Maybe I did not like things growing up, but I feel like the great lion who just got the little splinter out of hiim. I can not remember any of the entries I have made before now, and I never go back and read them again. I have no idea what I have said before today, and my mind processes this information differently than it used to. Before the car accident.
The phone rings. I have a shoe emergency that truly is a real catastrophe. Poor lady can not walk after her surgery, and her favorite and only slippers are at a house nearby. Lulu is bringing me a donut for breakfast so we can meet Dr. Dashing for book editing today. I have to take my pills. No, I have to wait until I eat before I take the pills. So now, I call the neighbor and friend, pick up shoes, take them to lady, jet down to book editing, squeeze lunch in there, then head back home to help the guinea pig with her homework. Term of endearment; inside joke.

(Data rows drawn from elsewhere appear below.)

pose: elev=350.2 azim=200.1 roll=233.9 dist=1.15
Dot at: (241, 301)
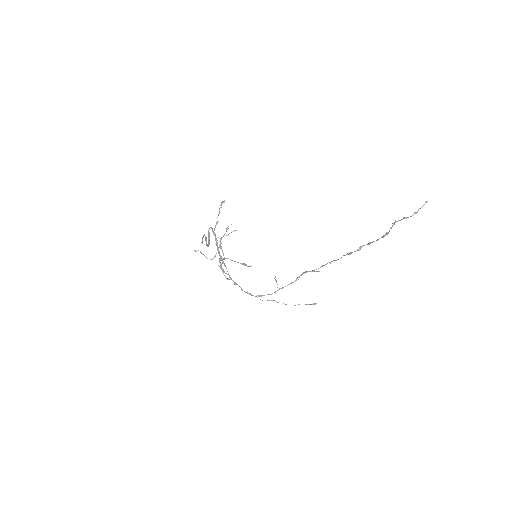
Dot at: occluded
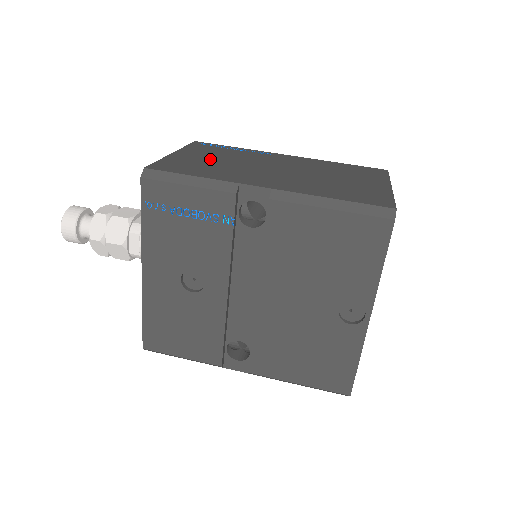
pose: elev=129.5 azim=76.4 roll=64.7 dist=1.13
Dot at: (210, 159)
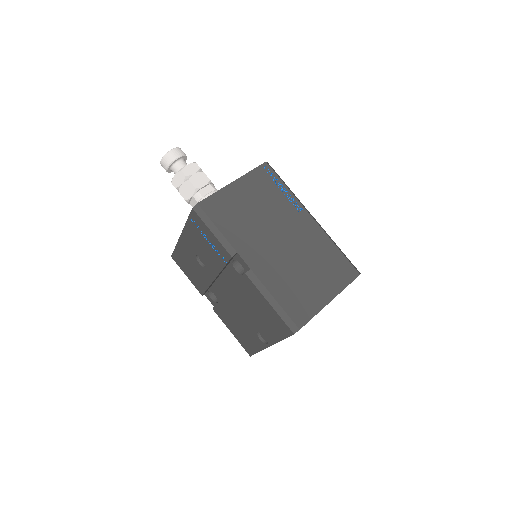
Dot at: (249, 204)
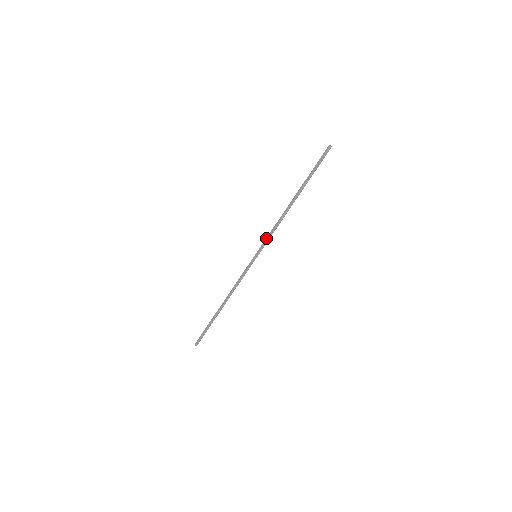
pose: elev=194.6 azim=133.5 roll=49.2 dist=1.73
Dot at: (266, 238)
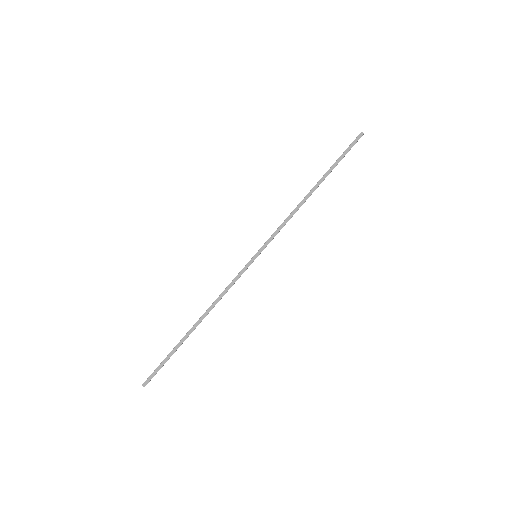
Dot at: (273, 233)
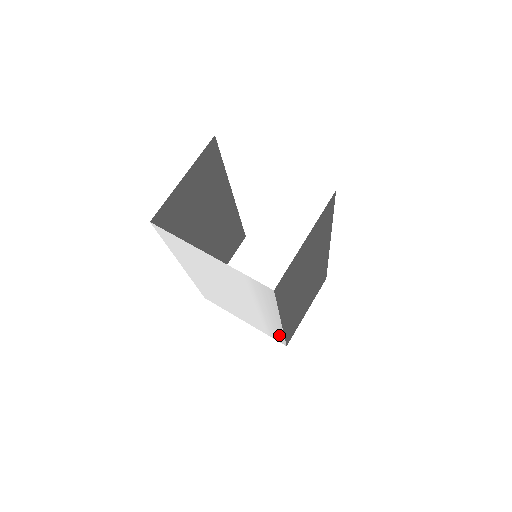
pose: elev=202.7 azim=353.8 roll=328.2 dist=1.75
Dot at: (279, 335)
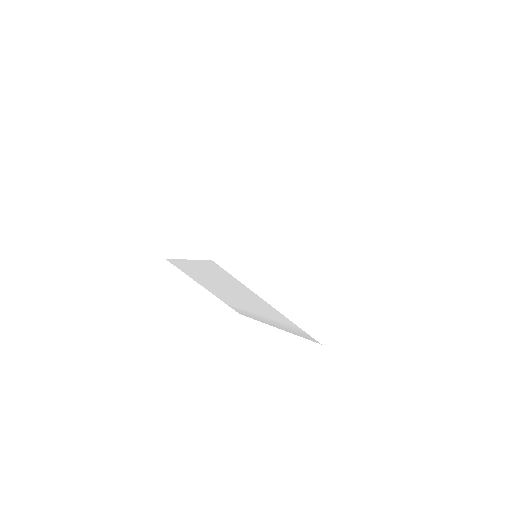
Dot at: (247, 315)
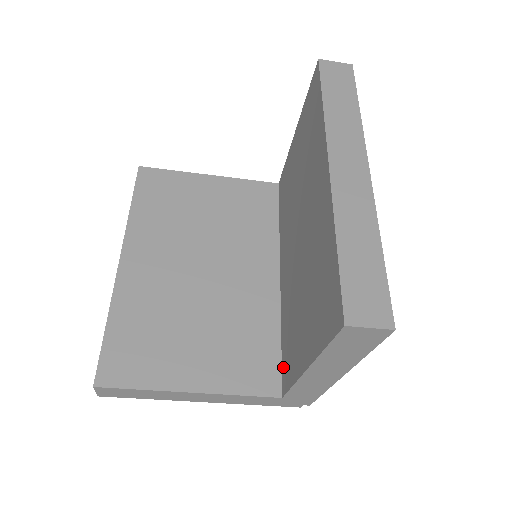
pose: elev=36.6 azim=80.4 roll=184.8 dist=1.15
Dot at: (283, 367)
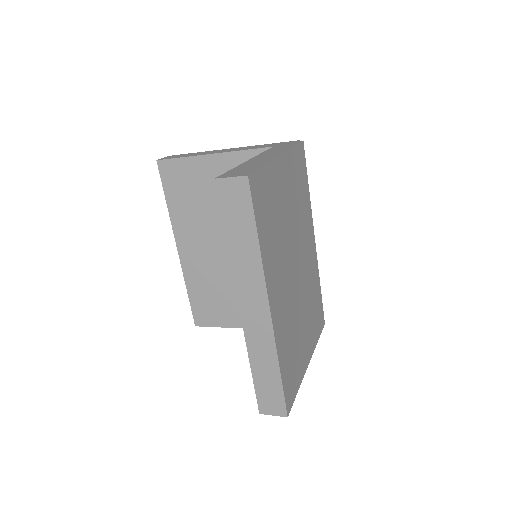
Dot at: occluded
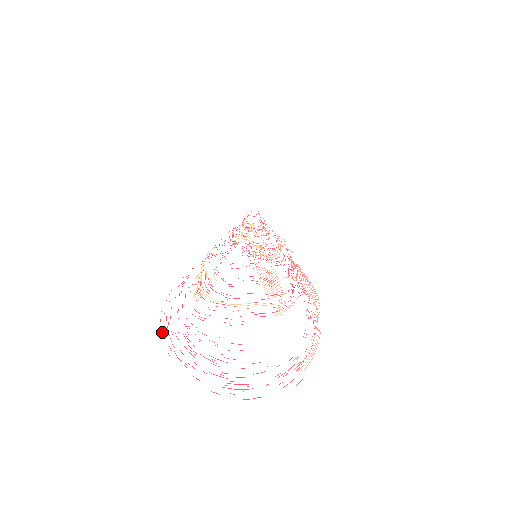
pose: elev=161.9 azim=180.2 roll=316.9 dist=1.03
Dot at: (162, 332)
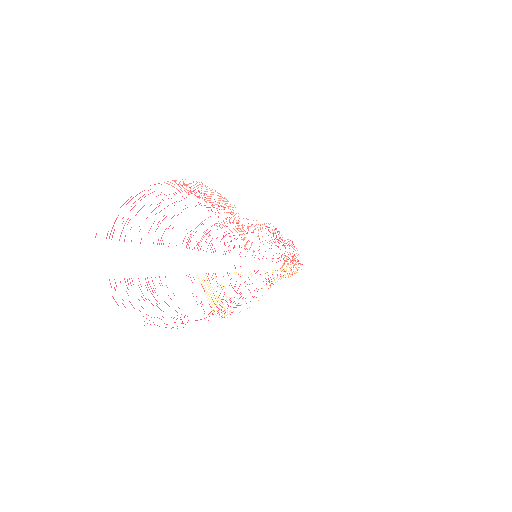
Dot at: occluded
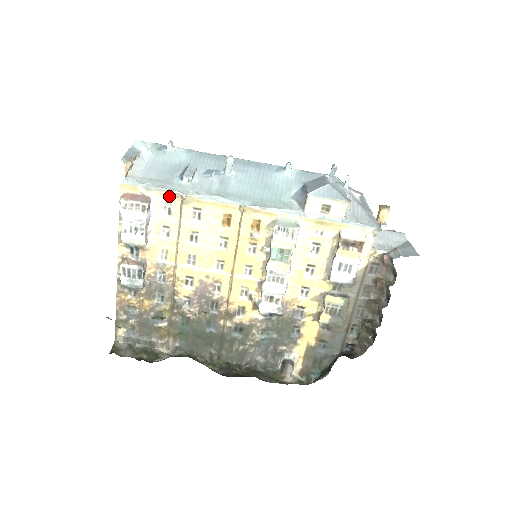
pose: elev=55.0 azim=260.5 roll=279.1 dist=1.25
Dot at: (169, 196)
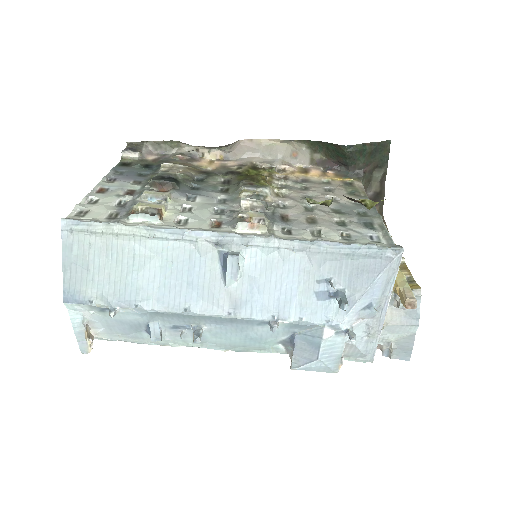
Dot at: occluded
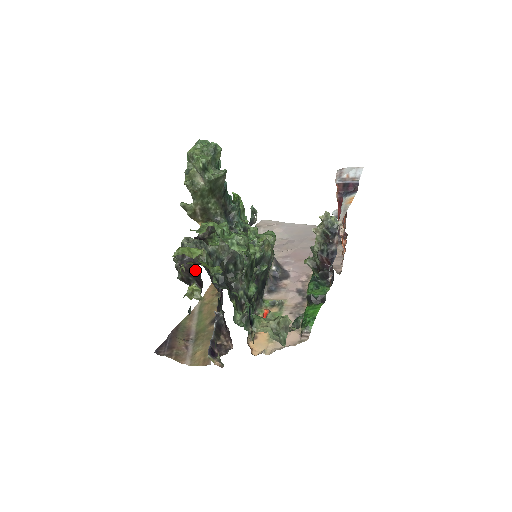
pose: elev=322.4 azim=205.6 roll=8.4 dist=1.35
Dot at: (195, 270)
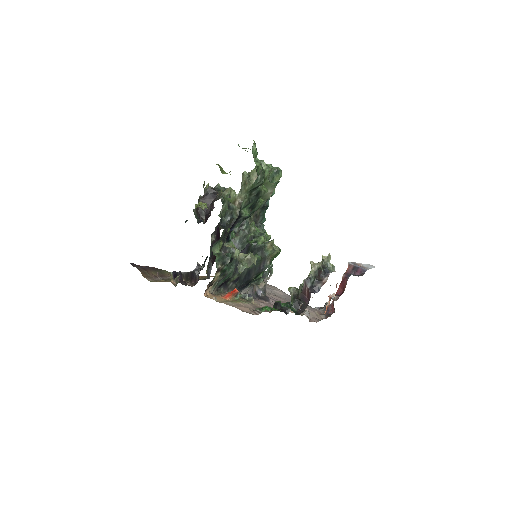
Dot at: (211, 206)
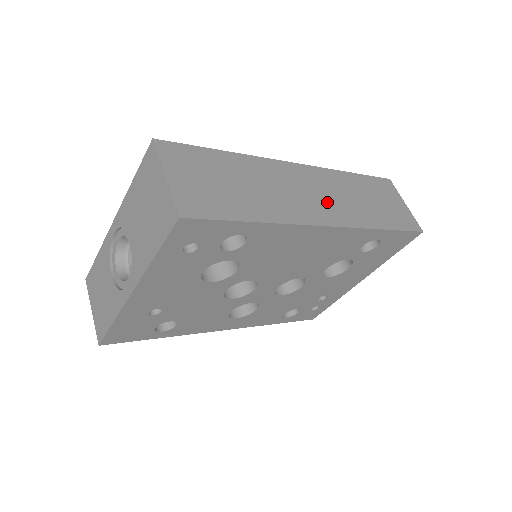
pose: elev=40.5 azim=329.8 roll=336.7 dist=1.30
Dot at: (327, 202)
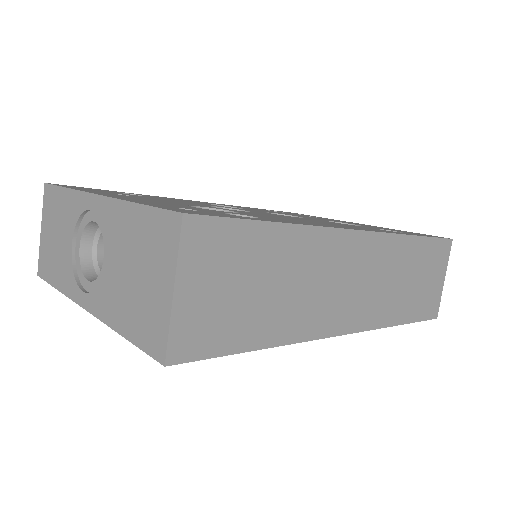
Dot at: (362, 295)
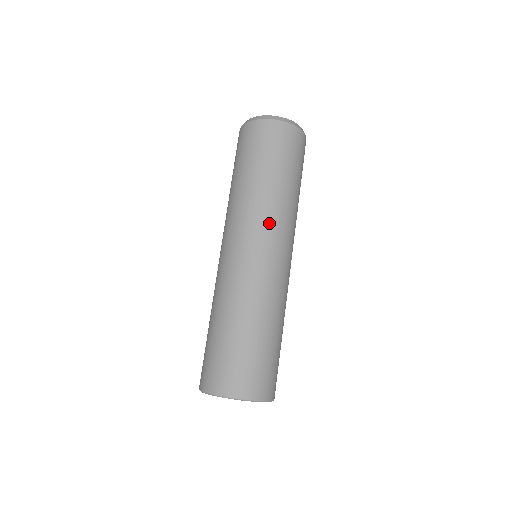
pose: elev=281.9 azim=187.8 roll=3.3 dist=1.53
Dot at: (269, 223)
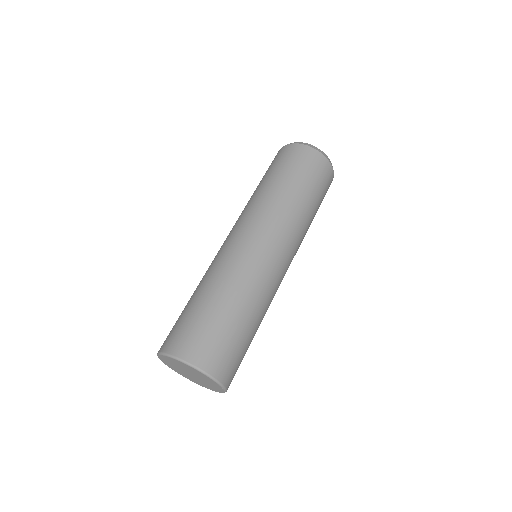
Dot at: (289, 232)
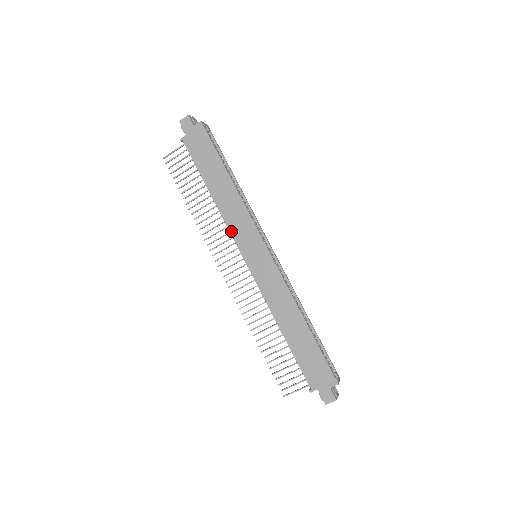
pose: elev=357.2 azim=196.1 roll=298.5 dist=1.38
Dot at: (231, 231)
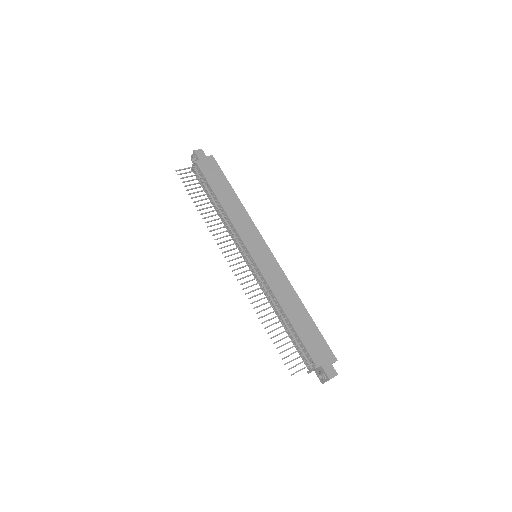
Dot at: (238, 231)
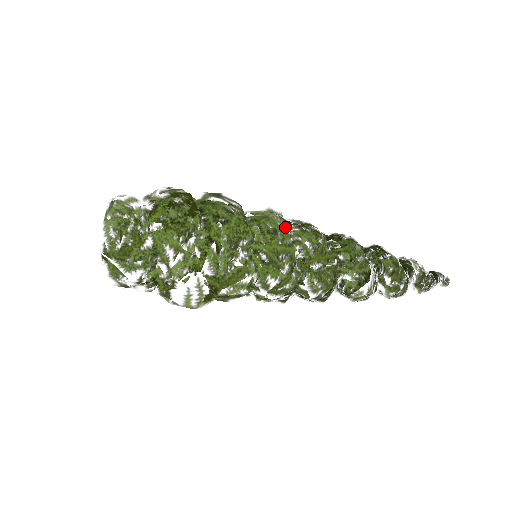
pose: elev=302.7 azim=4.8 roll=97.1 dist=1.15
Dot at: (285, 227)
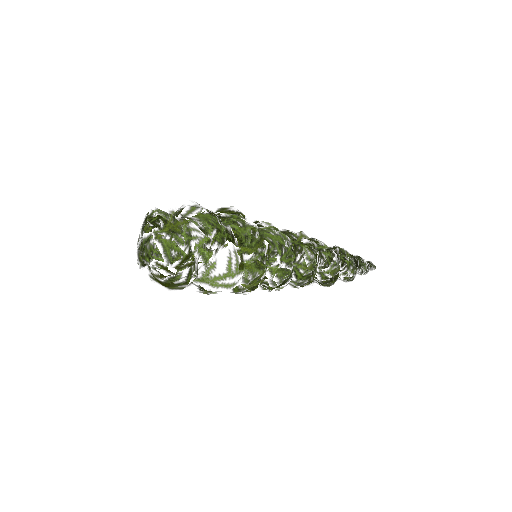
Dot at: occluded
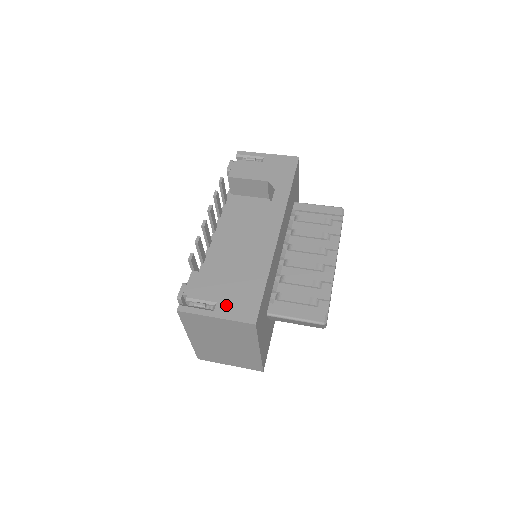
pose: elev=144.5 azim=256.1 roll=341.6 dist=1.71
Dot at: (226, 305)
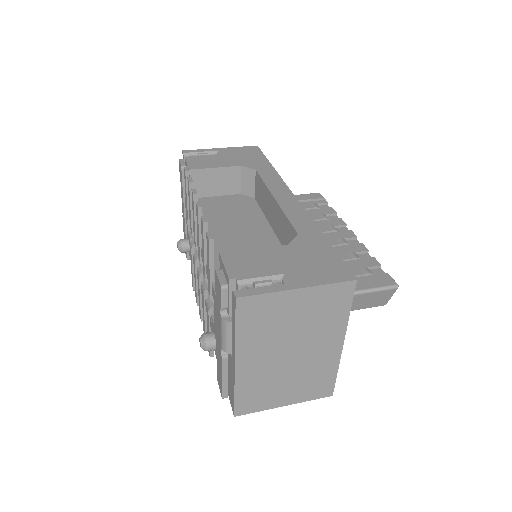
Dot at: (300, 272)
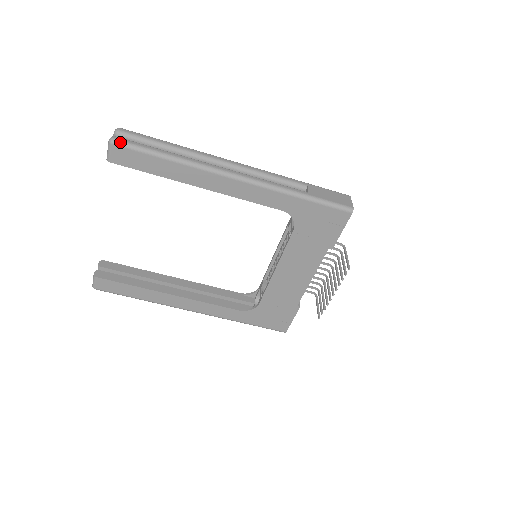
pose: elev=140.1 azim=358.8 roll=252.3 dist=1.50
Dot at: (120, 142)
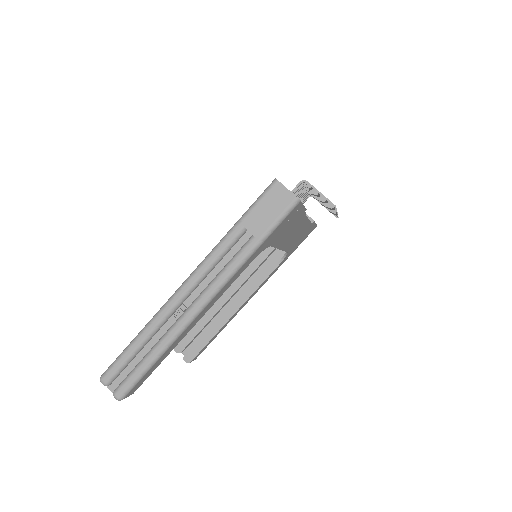
Dot at: (124, 394)
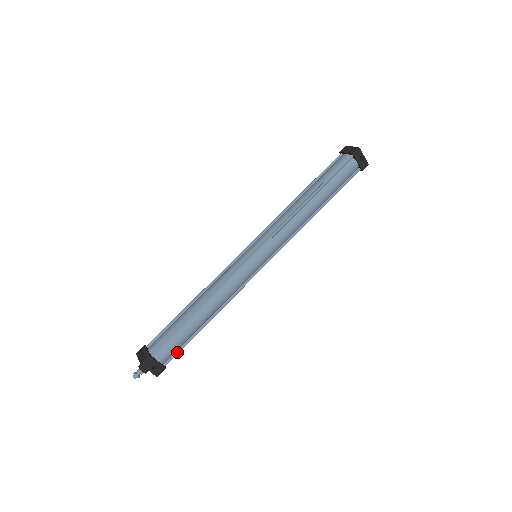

I feel like throwing up. When I sit, my blood leaves my head. I can feel it draining down my face, as if it were a warm bottle of wine dripping downwards. If I just lay down flat, everything is fine. It's just that little balance thing, when I get up. Balance. Think of what you life would be like without it. I stand up and automatically bend down at the hips a bit. Like the little old men and little old women. I just do it to get blood to my head. If I stand up, I am like a wine cork that has no wine touching this cork, because all y blood goes down to my legs. If I walk around in this bent-over shape, some blood goes to my head. If I stand up, I may faint because of the 'dry cork' phenomenon. It is as iif my venous alpha one receptors cannot work. My veins all pop out and there is no natural 'squeeze' that is supposed to occur, so that blood will still go to my head. I wear the same stockings as paraplegics. they are so tight that we struggle to put them on. But once on, they squeeze the blood up my legs. This way, the blood is redistributed upward. Toward my abdomen and ultimately, my brain. It must be my midbrain, the pons. All it takes is one capillary, with a line of red blood cells carrying both oxygen and hemoglobin. One capillary is all I need. Without it, I am on my back.
I wake up and it is my best time. I could blow-dry my daughter's hair and go iin the car to take her to school. I sat in the disabled parking spot and met Glow. She just glows. I am going to go to their prayer meeting this Friday, after school pick-up. Now, I take my medicines without throwing up. Goodbye for now. God is good. All that I'll ever be, I offer now to Thee.